The lines below, from the one holding "Krídlové brány" through the one holding "Name: help; Description: Help File; Type", are to be restated word for word, with all images left out.

### Task input ###

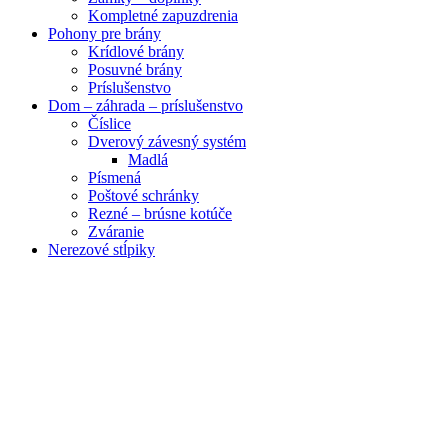
Kompletné zapuzdrenia
Pohony pre brány
Krídlové brány
Posuvné brány
Príslušenstvo
Dom – záhrada – príslušenstvo
Číslice
Dverový závesný systém
Madlá
Písmená
Poštové schránky
Rezné – brúsne kotúče
Zváranie
Nerezové stĺpiky
Obrázky zväčšíte kliknutím .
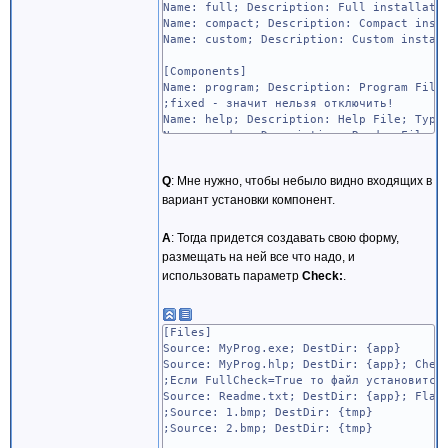
Name: full; Description: Full installati
Name: compact; Description: Compact inst
Name: custom; Description: Custom instal
[Components]
Name: program; Description: Program File
;fixed - значит нельзя отключить!
Name: help; Description: Help File; Type
Name: readme; Description: Readme File; 
Name: readme\en; Description: English; F
Name: readme\de; Description: German; Fl
Q
: Мне нужно, чтобы небыло видно входящих в
;exclusive - можно выбрать только одно и
вариант установки компонент.
A
: Тогда придется создавать свою форму,
размещать на ней все что надо, и
использовать параметр
Check:
.
[Files]
Source: MyProg.exe; DestDir: {app}
Source: MyProg.hlp; DestDir: {app}; Chec
;Если FullCheck=True то файл установится
Source: Readme.txt; DestDir: {app}; Flag
;Source: 1.bmp; DestDir: {tmp}
;Source: 2.bmp; DestDir: {tmp}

###

Output for this task:
Krídlové brány
Posuvné brány
Príslušenstvo
Dom – záhrada – príslušenstvo
Číslice
Dverový závesný systém
Madlá
Písmená
Poštové schránky
Rezné – brúsne kotúče
Zváranie
Nerezové stĺpiky
Obrázky zväčšíte kliknutím .
Name: full; Description: Full installati
Name: compact; Description: Compact inst
Name: custom; Description: Custom instal
[Components]
Name: program; Description: Program File
;fixed - значит нельзя отключить!
Name: help; Description: Help File; Type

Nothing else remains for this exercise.